相較於傳統的薄膜電晶體液晶顯示器 (Thin film transistor liquid crystal display, TFT-LCD)，有機發光二極體 (Organic Light-Emitting Diode, OLED)，具有可撓曲、重量輕、厚度薄、高對比、應答速度快等優勢，已經廣泛應用於商業市場上。應用於OLED的材料開發方興未艾，特別是具有高效率、高穩定性的藍光材料有許多挑戰。 本論文分為兩部分，第一部分為具有分子內三重態-三重態煙滅 (Triplet–triplet annihilation, TTA) 的藍光材料分子，第二部分是以N-環化苝 (N-annulated perylene) 為主體的分子。相關材料的性質，將於本文中透過光物理及元件結果分析，探討分子結構、物理特性與元件效能之間的關係。 為了更有效運用到三態激子，避免於元件中過度累積，進而提升元件穩定度與效率，我們開發出具有分子內TTA性質的分子，分別以吖啶 (acridine) 及芘 (pyrene) 作為功能基團，並以不同官能基團 (如芴、醚、甲基碳橋、三氟甲基碳橋) 連接，合成出一系列具有近距離功能基團的有機分子材料，探討構形變化對分子內TTA效果之影響。此外，以N-環化苝 (N-annulated perylene) 為核心，在3,10號位置引入推電子基，合成出具強推電子能力之電洞傳輸材料，搭配適當的電子傳輸材料，進而產生深紅光之激發複合體 (exciplex)。另外，改以在3,10號位置分別引入拉電子基及推電子基，藉由推拉電子效應 (push-pull effect)，調控放光光色變化，探討系列分子之光物理性質。

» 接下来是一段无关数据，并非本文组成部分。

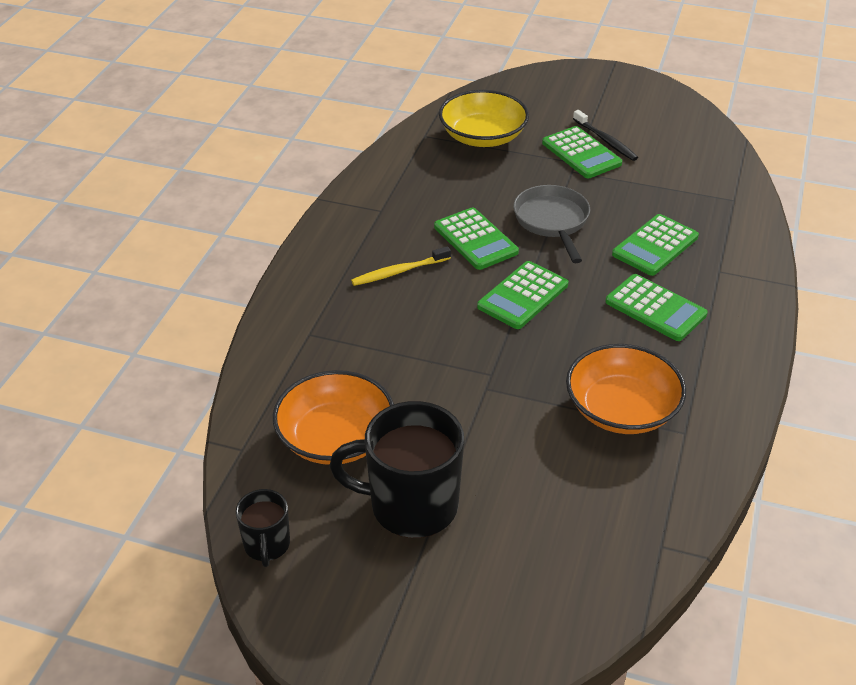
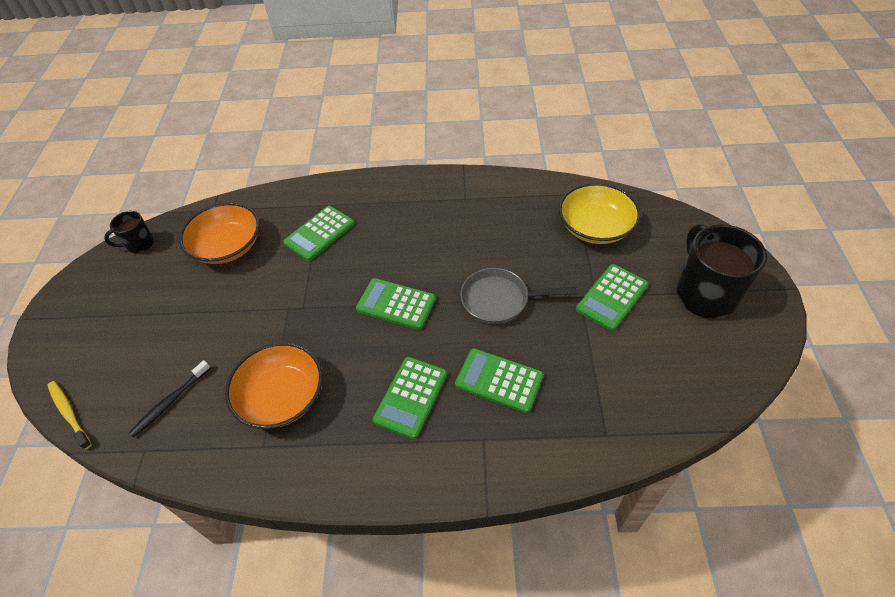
camera: 75 degrees right, 10 degrees up
black mug [329,401,464,538] -> black mug moved to [677,224,767,319]
yellow toothbrush [351,246,451,286] -> yellow toothbrush moved to [47,381,92,450]
green calculator [434,207,519,270] -> green calculator moved to [283,206,354,261]
grey pan [513,185,590,263] -> grey pan turned 150 degrees counterclockwise [460,268,577,324]
black toothbrush [573,110,638,161] -> black toothbrush moved to [129,360,211,438]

Organic light-emitting diodes (OLEDs) have already been commercialized with advantages such as mechanical flexibility, light weight, thin, high contrast, and fast response compared to those of traditional liquid crystal displays (LCDs). This thesis contains two parts. The first part is organic materials with intramolecular Triplet-triplet annihilation (intra-TTA) properties. The second part is N-annulated perylene derivatives. The characterized physical properties of these materials together with the results of their applications in OLEDs are explored to establish the relationship between molecular structure, physical properties and device performance. In order to utilize the triplet excitons more effectively for improving the efficiency of devices, the excessive accumulation of triplet exciton needs to be significantly avoided. In this regard, we developed blue emission molecules with intramolecular TTA properties. In which, acridine and pyrene were introduced as TTA functional groups respectively, which are connected by linkage such as fluorene, ether, carbon with methyl or trifluoromethyl. A series of blue emitters with close-distance of TTA functional groups were synthesized and characterized. The influence of configuration effect on intramolecular TTA mechanism was explored. In addition, electron-donating groups were introduced at 3 and 10 positions of N-annulated perylene to synthesize hole-transporting materials with strong electron-donating ability. By matching with appropriate electron-transporting materials, exciplex with deep red emission was yielded. Furthermore, electron-withdrawing groups and electron-donating groups were introduced at 3 and 10 positions of N-annulated perylene respectively to control the emission color through push-pull effect. The photophysical properties of these molecules were investigated.